[the-subtitle ]
By Paolo von Schirach
June 6, 2011
WASHINGTON – If you thought that the US had a mighty fiscal crisis and that nothing could be worse than Greece, once more with begging bowl in hand, barely a year after a gigantic European Central Bank (ECB) and International Monetary Fund (IMF) bail out, think again. Egypt should come to mind as the looming Mediterranean Basin basket case. It is the largest and now semi-bankrupt non-oil Arab economy. Remarkably, this country of 80 million managed to get rid of octogenarian president-for-life-or-so-we-thought Hosni Mubarak in an almost peaceful fashion. This was a great success, considering the ongoing bloodshed in Yemen, Syria and, of course, Libya, with no victory in sight for those who want change.
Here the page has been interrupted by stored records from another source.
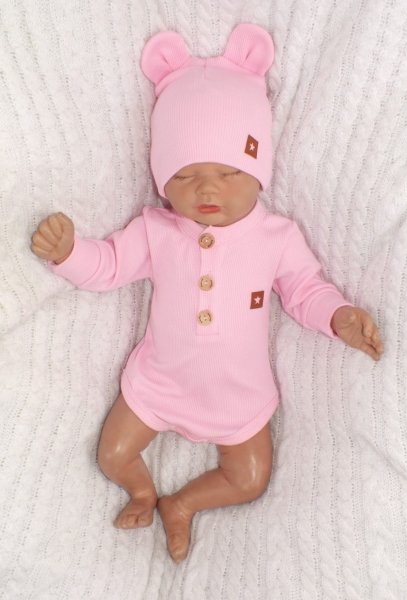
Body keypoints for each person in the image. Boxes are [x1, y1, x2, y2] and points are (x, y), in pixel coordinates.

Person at [30, 24, 383, 563]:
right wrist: (68, 252)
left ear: (259, 171)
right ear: (163, 181)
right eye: (187, 175)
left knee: (250, 477)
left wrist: (338, 315)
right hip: (159, 384)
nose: (208, 188)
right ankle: (143, 491)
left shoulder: (276, 238)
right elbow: (108, 266)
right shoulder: (156, 231)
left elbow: (305, 289)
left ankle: (183, 504)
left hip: (238, 395)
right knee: (112, 455)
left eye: (228, 171)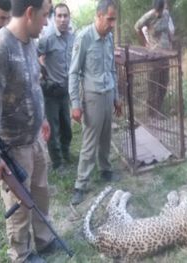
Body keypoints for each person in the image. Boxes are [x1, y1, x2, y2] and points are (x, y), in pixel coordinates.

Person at [0, 0, 62, 262]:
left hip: (35, 138)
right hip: (13, 148)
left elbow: (33, 87)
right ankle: (21, 253)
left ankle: (44, 240)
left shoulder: (30, 43)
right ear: (30, 13)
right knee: (18, 207)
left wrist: (43, 121)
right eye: (46, 15)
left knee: (40, 192)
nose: (47, 22)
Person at [69, 0, 122, 205]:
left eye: (114, 19)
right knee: (90, 142)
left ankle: (105, 170)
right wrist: (75, 103)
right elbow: (73, 73)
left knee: (106, 137)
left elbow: (112, 70)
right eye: (109, 19)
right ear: (99, 16)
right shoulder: (84, 38)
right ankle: (80, 185)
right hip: (91, 98)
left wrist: (116, 97)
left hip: (108, 94)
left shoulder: (109, 38)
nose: (112, 24)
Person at [38, 3, 73, 170]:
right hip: (51, 92)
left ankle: (66, 153)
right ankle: (57, 163)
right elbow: (34, 55)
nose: (62, 19)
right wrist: (43, 73)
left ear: (69, 17)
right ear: (54, 18)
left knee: (66, 126)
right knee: (53, 129)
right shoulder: (47, 37)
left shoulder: (71, 37)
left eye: (65, 15)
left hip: (65, 91)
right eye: (59, 16)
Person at [134, 0, 172, 117]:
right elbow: (136, 27)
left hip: (165, 54)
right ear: (154, 9)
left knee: (164, 82)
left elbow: (168, 30)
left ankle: (159, 109)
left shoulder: (166, 14)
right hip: (154, 55)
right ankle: (151, 113)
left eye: (160, 10)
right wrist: (145, 43)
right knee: (153, 84)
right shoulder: (149, 16)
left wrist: (171, 41)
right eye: (157, 11)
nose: (158, 13)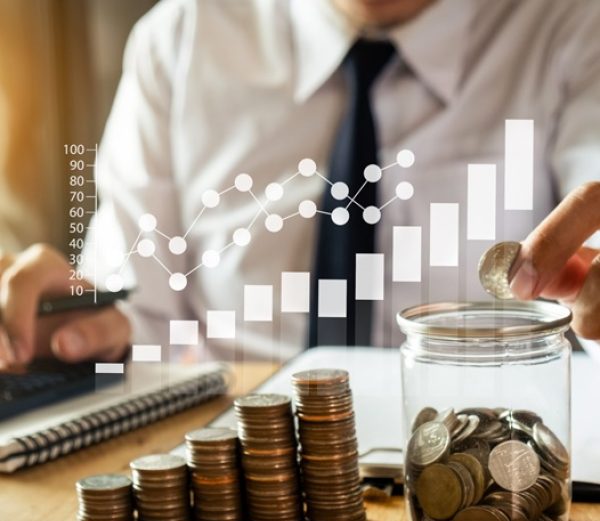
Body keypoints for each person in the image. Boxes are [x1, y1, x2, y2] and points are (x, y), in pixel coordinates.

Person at [0, 0, 599, 366]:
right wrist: (69, 330)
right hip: (241, 479)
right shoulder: (180, 39)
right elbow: (141, 310)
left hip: (479, 468)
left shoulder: (577, 30)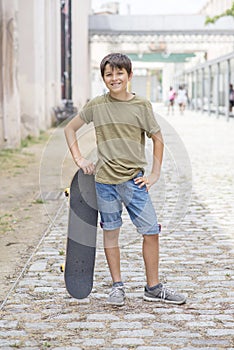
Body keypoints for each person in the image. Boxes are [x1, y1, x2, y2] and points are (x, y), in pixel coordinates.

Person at [64, 53, 186, 306]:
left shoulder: (141, 105)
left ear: (129, 76)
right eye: (109, 74)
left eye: (119, 73)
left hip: (134, 182)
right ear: (103, 78)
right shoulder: (97, 105)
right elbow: (70, 128)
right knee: (111, 233)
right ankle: (117, 286)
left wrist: (154, 173)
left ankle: (153, 288)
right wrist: (79, 159)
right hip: (104, 183)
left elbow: (158, 138)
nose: (114, 78)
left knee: (151, 232)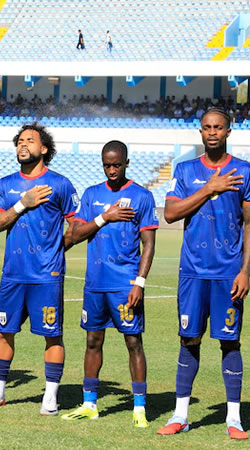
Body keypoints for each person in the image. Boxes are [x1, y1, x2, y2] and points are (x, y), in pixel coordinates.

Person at [157, 108, 250, 440]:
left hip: (228, 273)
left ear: (228, 131)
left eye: (218, 127)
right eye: (207, 127)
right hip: (193, 271)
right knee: (189, 339)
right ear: (200, 132)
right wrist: (209, 188)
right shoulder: (185, 170)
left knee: (229, 341)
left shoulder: (245, 171)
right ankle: (180, 415)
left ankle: (234, 419)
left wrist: (245, 271)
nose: (212, 132)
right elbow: (170, 213)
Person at [0, 123, 78, 415]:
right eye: (20, 140)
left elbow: (78, 225)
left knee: (52, 335)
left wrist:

Egypt revolution about economics as much politics
But the Egyptian uprising was at least equally a revolt of the unemployed and the marginalized demanding a better deal as it was a rebellion against autocracy and lack of accountability. The provisional government tried to assuage the economic tensions by giving lots of stuff away. Egypt’s almost 6 million civil servants and other public workers got a 20% wage increase, according to a The Financial Times story. Minimum wage has been increased and fuel subsidies have been extended. All these laudable attempts to buy social peace, however, because of the political upheaval, occurred as state revenue fell by half and exports also fell by half.
Spending up, revenue down
So, in Cairo we have now a really nasty combination of increased expenditures to keep a modicum of tranquillity and an incredible revenue shortfall. The public deficit will climb from almost 9% of GDP to about 11% next year. This is clearly unsustainable for an already fragile economy. To shore things up a bit, the Egyptian government just got a $ 3 billion loan from the IMF. But this is just a band aid, some budget support that will be be spent in no time.
How to get the economy moving
The hard part will be to get the economy moving again and to recreate a sense of confidence among foreigners, so that they will start coming to Egypt again, this way fueling a substantial hospitality industry that provides employment and much needed revenue.
European Union and G-8 countries to the rescue
French Foreign Minister Alain Juppe’, speaking in Washington at the Brookings Institution about the prospects for the Arab Spring, indicated that the EU has plans to shore up the tattered economies of the Arab countries just transitioning into what we hope will be democracy. Juppe’ recognised that, if the economies of Tunisia and Egypt fail, it will be chaos and consequently the prospects for democracy would be very dim.
He also added that the G-8 countries pledged a fresh fund amounting to $ 20 billion for Egypt and Tunisia. But he admitted that pledges are one thing, spending on a good plan is quite another. Can the Egyptians come up with a good economic revitalization strategy in which precious foreign assistance will play a major role? Let’s hope so.
Egypt is “too big to fail”
Very much like Greece, Egypt cannot make it on its own, this much is clear. Greece is lucky (or so we think) to be inside the European Union and thus apparently “too big to fail”. Egypt is also “too big to fail”; but for entirely different reasons. Because it is in many respects the center of gravity of the much of the Arab world. Still, its successful economic rescue, right in the middle of this delicate transition to some kind of democracy, cannot be taken for granted.